(The task)
Reproduce the passage of the Libra cryptocurrency text starting at "Research last year" and ending at "that could occur.", word for word.
START Page text
Bern: Mark Zuckerberg is about to become the head of a very big bank based in Switzerland. Libra is Facebooks’ new cryptocurrency. Imagine sitting in a room thinking about what else you can sell to your 2.4bn people (including some bots) backed by a $1bn in guarantees from companies as wide as Paypal, Mastercard and Uber. This has the opportunity to severely disrupt existing financial transactions markets but also the deeper psychology of trust of our collective financial systems, collective expectations for what currency can and should do and also our personal relationships. For example, please pay me to socially post positive things about you. Just drop me some Libra.
Research last year told us that 28% of major companies (like Facebook) are sucking up over 72% of all the economic, brand value and process changes from the way they are digitally transforming themselves. If these companies sustain this leadership for three more year’s they will have sucked out over 50% of all growth in their segments. They will be bigger, far more valuable, more dynamic and even more set up for success than before. The one scary fact we found was that they will also be far more confident (65% more) to go and do very new things in their sector. This is an example of that shift. Here are three things this story tells us about digitally transforming decision making and the massive ripples that could occur.
Crypto and blockchain are now established newbies (in digital time) to the world of creating new market opportunities. Add in 2.4bn users, make the code available to certain big partners (like What’s App) and offer it for fractional, near instant and protected transactions and you have magic. You then tie it to a guaranteed asset base, and you remove some of the potentials for extreme volatility that has held the idea in check for a while. This is the perfect example of the partial destruction of the age-old barriers to entry to the consumer finance markets. Technology has never been able to make such a radical potential impact on everyday lives, across the globe in pretty much one giant leap. That last statement is almost impossible to question and that makes it an incredibly powerful move that will shake the potential ways that we think about banking. We have had other attempts at micropayment systems over the last ten plus years. None have bought all these components together so readily. We are about to enter a world in 2020 where the majority of the workforce in the world will be Millennials or younger. Will they have the same sense of institutional loyalty to banks or even currencies I had when I entered the workforce decades ago?
END Page text
START Provided records
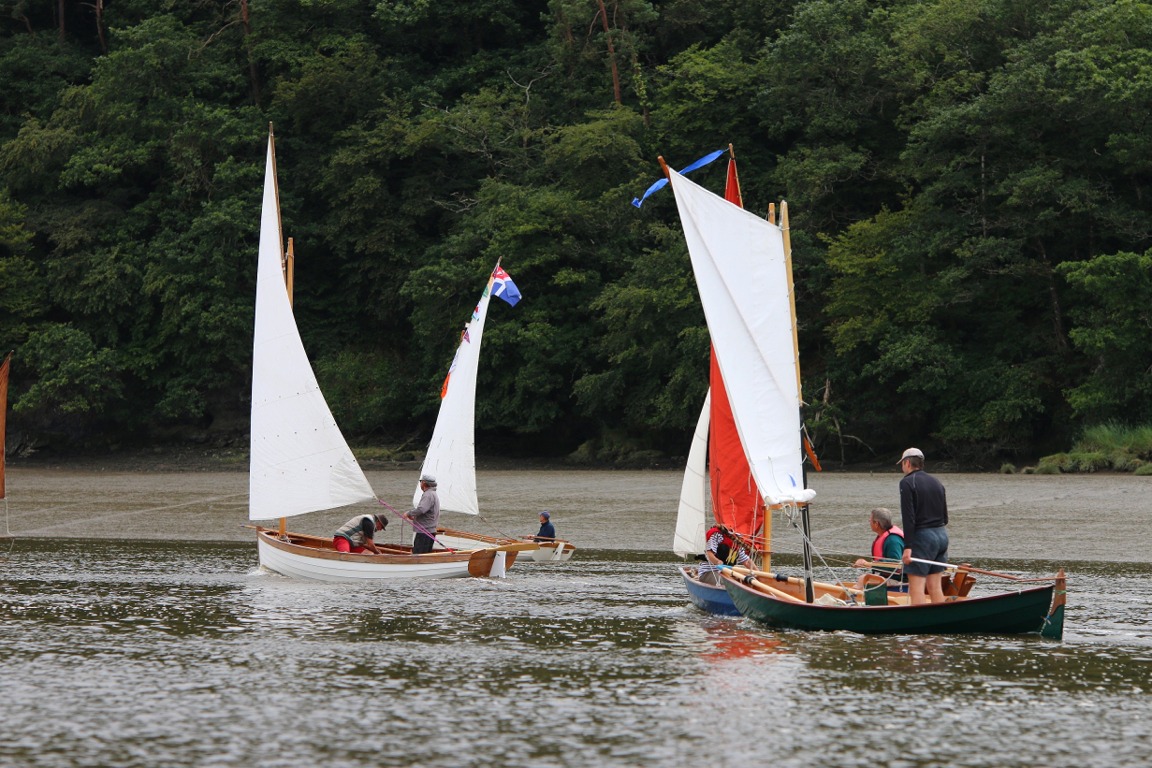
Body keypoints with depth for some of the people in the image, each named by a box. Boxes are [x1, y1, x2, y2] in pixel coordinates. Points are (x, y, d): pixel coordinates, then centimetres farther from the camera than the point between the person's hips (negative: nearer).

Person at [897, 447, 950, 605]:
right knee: (935, 586, 10)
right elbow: (945, 516, 17)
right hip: (942, 535, 8)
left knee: (916, 585, -9)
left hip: (922, 535, -8)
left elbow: (908, 517, -15)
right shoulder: (937, 482, 15)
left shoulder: (907, 482, -8)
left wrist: (907, 547, -17)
END Provided records
(Output of the exercise)
Research last year told us that 28% of major companies (like Facebook) are sucking up over 72% of all the economic, brand value and process changes from the way they are digitally transforming themselves. If these companies sustain this leadership for three more year’s they will have sucked out over 50% of all growth in their segments. They will be bigger, far more valuable, more dynamic and even more set up for success than before. The one scary fact we found was that they will also be far more confident (65% more) to go and do very new things in their sector. This is an example of that shift. Here are three things this story tells us about digitally transforming decision making and the massive ripples that could occur.